*Extracted material*.
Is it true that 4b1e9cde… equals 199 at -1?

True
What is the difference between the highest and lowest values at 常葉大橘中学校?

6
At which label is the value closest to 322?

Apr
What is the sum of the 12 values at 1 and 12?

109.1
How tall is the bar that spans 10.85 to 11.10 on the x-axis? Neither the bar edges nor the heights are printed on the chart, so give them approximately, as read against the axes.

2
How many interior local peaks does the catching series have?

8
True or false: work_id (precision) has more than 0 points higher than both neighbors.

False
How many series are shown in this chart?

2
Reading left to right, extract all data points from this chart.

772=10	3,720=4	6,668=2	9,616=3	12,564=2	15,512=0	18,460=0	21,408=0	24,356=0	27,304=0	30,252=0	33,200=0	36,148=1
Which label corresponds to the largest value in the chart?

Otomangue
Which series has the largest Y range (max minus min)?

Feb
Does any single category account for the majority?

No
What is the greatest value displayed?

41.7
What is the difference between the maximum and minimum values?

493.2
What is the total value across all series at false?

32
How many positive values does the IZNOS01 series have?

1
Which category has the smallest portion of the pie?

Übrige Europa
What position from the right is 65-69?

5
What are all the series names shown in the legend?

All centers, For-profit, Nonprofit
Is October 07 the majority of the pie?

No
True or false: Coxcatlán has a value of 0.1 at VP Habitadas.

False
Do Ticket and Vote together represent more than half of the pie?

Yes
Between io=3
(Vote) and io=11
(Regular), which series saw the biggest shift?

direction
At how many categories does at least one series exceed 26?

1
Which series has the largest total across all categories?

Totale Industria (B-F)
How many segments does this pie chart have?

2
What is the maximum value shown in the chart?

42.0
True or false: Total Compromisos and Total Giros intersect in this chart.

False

*Activity*. Pull out every line of the listing above that contains the string "many", matching uppercase and lowercase exactly.

*Output below*.
How many interior local peaks does the catching series have?
How many series are shown in this chart?
How many positive values does the IZNOS01 series have?
At how many categories does at least one series exceed 26?
How many segments does this pie chart have?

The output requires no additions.